With no line omitted, restate the records below exactly as they appear.

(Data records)

○ ○ ○ ○

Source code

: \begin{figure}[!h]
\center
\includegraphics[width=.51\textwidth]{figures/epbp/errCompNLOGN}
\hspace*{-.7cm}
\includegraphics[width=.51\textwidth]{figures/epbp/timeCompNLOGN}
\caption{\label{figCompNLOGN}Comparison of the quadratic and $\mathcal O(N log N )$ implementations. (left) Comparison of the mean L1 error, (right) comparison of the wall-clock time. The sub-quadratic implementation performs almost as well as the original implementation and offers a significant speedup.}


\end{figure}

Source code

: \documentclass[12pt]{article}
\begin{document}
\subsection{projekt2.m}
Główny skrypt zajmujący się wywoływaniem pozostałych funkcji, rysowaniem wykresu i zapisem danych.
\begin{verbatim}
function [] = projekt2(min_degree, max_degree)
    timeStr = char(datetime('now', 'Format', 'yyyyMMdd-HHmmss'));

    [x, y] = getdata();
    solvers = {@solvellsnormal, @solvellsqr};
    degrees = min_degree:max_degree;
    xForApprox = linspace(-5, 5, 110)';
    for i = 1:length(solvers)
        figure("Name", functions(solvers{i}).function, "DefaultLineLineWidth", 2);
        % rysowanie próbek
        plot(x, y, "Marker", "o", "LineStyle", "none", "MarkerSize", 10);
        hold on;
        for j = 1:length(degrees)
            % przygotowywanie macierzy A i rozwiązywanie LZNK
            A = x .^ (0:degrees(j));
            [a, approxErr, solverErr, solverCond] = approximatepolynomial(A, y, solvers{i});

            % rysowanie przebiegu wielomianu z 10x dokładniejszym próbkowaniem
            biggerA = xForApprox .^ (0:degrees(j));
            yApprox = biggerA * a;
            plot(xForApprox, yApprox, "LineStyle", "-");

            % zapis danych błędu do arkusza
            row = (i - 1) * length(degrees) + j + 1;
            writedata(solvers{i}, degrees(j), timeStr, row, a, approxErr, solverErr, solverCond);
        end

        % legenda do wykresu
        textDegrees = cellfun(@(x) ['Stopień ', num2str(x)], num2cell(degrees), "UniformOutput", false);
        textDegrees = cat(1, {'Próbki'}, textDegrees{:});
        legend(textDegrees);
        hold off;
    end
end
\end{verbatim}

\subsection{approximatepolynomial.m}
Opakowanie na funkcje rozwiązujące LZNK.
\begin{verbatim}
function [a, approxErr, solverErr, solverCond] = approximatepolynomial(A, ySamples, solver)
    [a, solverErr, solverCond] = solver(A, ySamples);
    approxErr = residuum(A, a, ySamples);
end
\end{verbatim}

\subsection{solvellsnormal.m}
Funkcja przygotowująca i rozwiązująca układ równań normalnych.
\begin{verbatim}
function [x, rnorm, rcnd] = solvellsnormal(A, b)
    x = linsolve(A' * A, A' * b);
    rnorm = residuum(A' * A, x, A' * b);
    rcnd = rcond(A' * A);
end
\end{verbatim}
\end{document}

○ ○ ○ ○

Your solution
Source code

: \begin{figure}[!h]
\center
\includegraphics[width=.51\textwidth]{figures/epbp/errCompNLOGN}
\hspace*{-.7cm}
\includegraphics[width=.51\textwidth]{figures/epbp/timeCompNLOGN}
\caption{\label{figCompNLOGN}Comparison of the quadratic and $\mathcal O(N log N )$ implementations. (left) Comparison of the mean L1 error, (right) comparison of the wall-clock time. The sub-quadratic implementation performs almost as well as the original implementation and offers a significant speedup.}


\end{figure}

Source code

: \documentclass[12pt]{article}
\begin{document}
\subsection{projekt2.m}
Główny skrypt zajmujący się wywoływaniem pozostałych funkcji, rysowaniem wykresu i zapisem danych.
\begin{verbatim}
function [] = projekt2(min_degree, max_degree)
    timeStr = char(datetime('now', 'Format', 'yyyyMMdd-HHmmss'));

    [x, y] = getdata();
    solvers = {@solvellsnormal, @solvellsqr};
    degrees = min_degree:max_degree;
    xForApprox = linspace(-5, 5, 110)';
    for i = 1:length(solvers)
        figure("Name", functions(solvers{i}).function, "DefaultLineLineWidth", 2);
        % rysowanie próbek
        plot(x, y, "Marker", "o", "LineStyle", "none", "MarkerSize", 10);
        hold on;
        for j = 1:length(degrees)
            % przygotowywanie macierzy A i rozwiązywanie LZNK
            A = x .^ (0:degrees(j));
            [a, approxErr, solverErr, solverCond] = approximatepolynomial(A, y, solvers{i});

            % rysowanie przebiegu wielomianu z 10x dokładniejszym próbkowaniem
            biggerA = xForApprox .^ (0:degrees(j));
            yApprox = biggerA * a;
            plot(xForApprox, yApprox, "LineStyle", "-");

            % zapis danych błędu do arkusza
            row = (i - 1) * length(degrees) + j + 1;
            writedata(solvers{i}, degrees(j), timeStr, row, a, approxErr, solverErr, solverCond);
        end

        % legenda do wykresu
        textDegrees = cellfun(@(x) ['Stopień ', num2str(x)], num2cell(degrees), "UniformOutput", false);
        textDegrees = cat(1, {'Próbki'}, textDegrees{:});
        legend(textDegrees);
        hold off;
    end
end
\end{verbatim}

\subsection{approximatepolynomial.m}
Opakowanie na funkcje rozwiązujące LZNK.
\begin{verbatim}
function [a, approxErr, solverErr, solverCond] = approximatepolynomial(A, ySamples, solver)
    [a, solverErr, solverCond] = solver(A, ySamples);
    approxErr = residuum(A, a, ySamples);
end
\end{verbatim}

\subsection{solvellsnormal.m}
Funkcja przygotowująca i rozwiązująca układ równań normalnych.
\begin{verbatim}
function [x, rnorm, rcnd] = solvellsnormal(A, b)
    x = linsolve(A' * A, A' * b);
    rnorm = residuum(A' * A, x, A' * b);
    rcnd = rcond(A' * A);
end
\end{verbatim}
\end{document}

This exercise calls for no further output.